Sorry, haven't lived there in several decades.  You said you did most museums already.  Did you get to the Museum für asiatische Kunst?  Quite nice, and not one of the usual tourist traps.  Shopping for gifts: Get some "cologne" a.k.a. Kolnischwasser, at Glockengasse 4711.  Drive to Aachen (45 minutes), and visit cathedral (including the place where Charlemagne was crowned 1200 years ago), and city hall.  Aachen is also a university town, so if you go have a beer near Templergraben or Pontstrasse, you'll find lots of young technical people. Drive to Essen, about an hour, and visit the "Zeche Zollverein" museum of a coal mine.  If you can get a ticket, drive to Schalke (another hour), and go to a Schalke 04 soccer game (make sure to NOT wear logos from other soccer clubs there, if you value your life).  For hiking, the open strip mine area between Aachen and Cologne is fascinating, both because it has been restored to nature reserves in some places, and also because strip mining is the most extreme way of terraforming.  If the weather is nice, the Eiffel (the mountains area about an hour southwest) is very pretty; visit some of the Maar (deep volcanic lakes), and Burg Elzt.  Drive along the Mosel river (you can make that into a trip with Eiffel and Elzt), and look at some of the castles.  If you are into music, visit the Beethoven house in Bonn.

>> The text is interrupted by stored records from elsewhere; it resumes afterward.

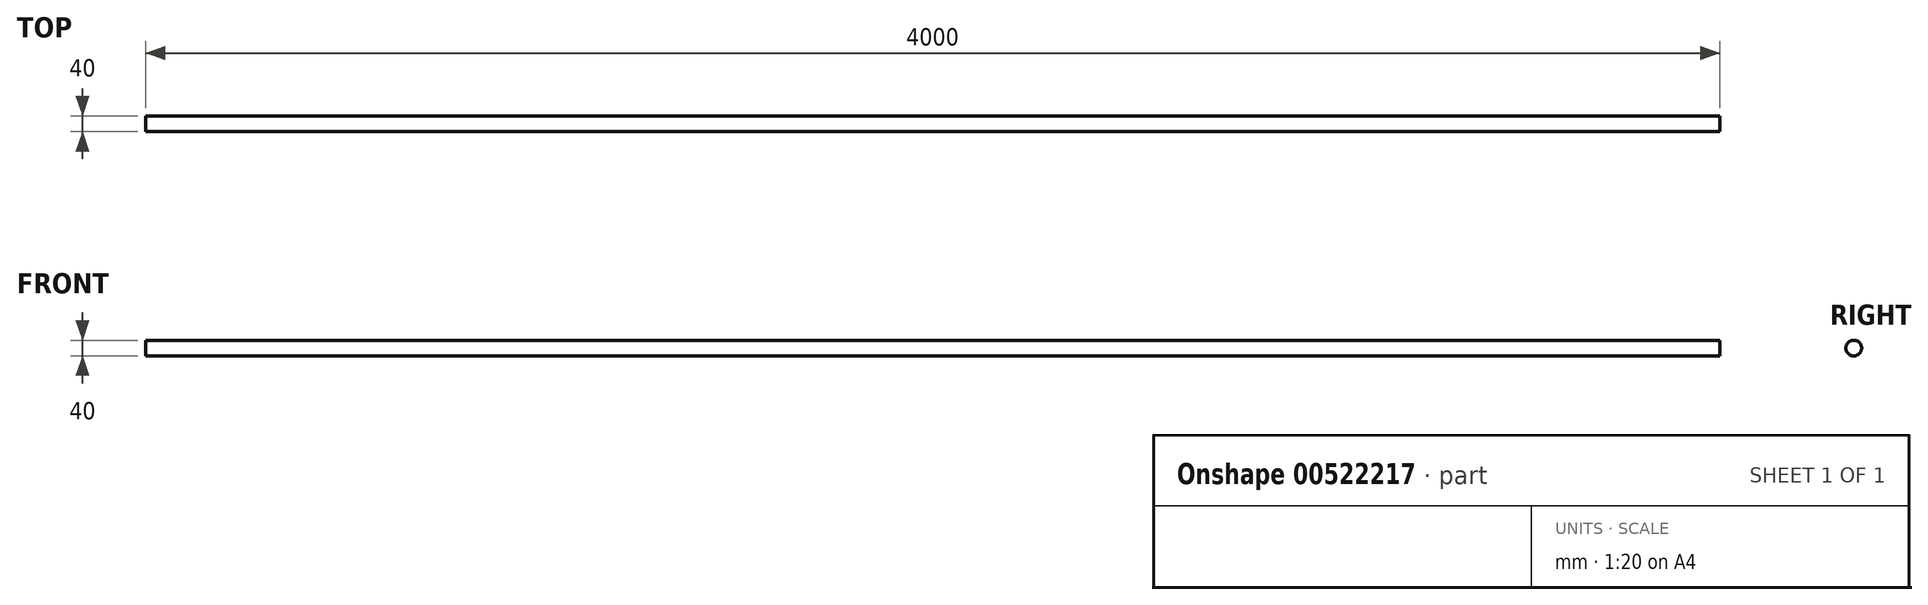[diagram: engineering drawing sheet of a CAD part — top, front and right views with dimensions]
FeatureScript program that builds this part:
annotation { "Feature Type Name" : "Feature", "Feature Type Description" : "" }
export const myFeature = defineFeature(function(context is Context, id is Id, definition is map)
    precondition{}
    {
        {
            var Q0;
            Q0=qCreatedBy(makeId("Right.planeOp"),FACE);
            var sketch = newSketch(context, id + "F0", { "sketchPlane" : qUnion([Q0])});
            skCircle(sketch, "E0", {"center": v(0, 0) * mm, "radius": 20 * mm});
            skSolve(sketch);
        }
        {
            var Q0;
            Q0 = qSketchRegion(id + "F0", true);
            extrude(context, id + "F1", {"entities" : qUnion([Q0]), "depth" : 4000 * mm, "offsetDistance" : 25 * mm});
        }
    });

And don't forget to visit Dusseldorf.  Yes, people in Cologne don't like that city (local rivalry), but the shopping on the Ko is unbeatable.  And if you go to the Altstadt (old city, also known as the longest bar counter on the planet), you will find a place to have a beer with locals ... and on a Friday or Saturday night, you will find a few hundred places to have a dozen beers with a few ten thousand locals.  There is nothing like Dusseldorf's Altstadt in Cologne.  Just make sure to not drive back, if you value you driver's license.


----------



## Crivens (Apr 30, 2018)

You may also try to get a tour in the WDR (broadcasting station). The complex has as many levels below ground as above, and there they faked the moon landing 
There is a studio where the had proped up a moon scene and had actors re-enact the audio live feed from Neil Armstrong for TV. So this may be where these conspiracy theories come from.


----------



## ralphbsz (May 1, 2018)

You reminded me!  I've actually been down there.  My piano "mentor" (teacher would be the wrong word) recorded something there, and I went with him and was the page turner.  No moon landings, just a big recording studio with a 9' Steinway.


----------



## Crivens (May 1, 2018)

The "studio" has a height of maybe 3 stories. It is, if memory is serving me right, around level -6.
And you are right, soundwork is big there. You can easily spend a day watching some weird old guy using junk from who-knows-where to re-sync a blockbuster with a better ambient audio.


----------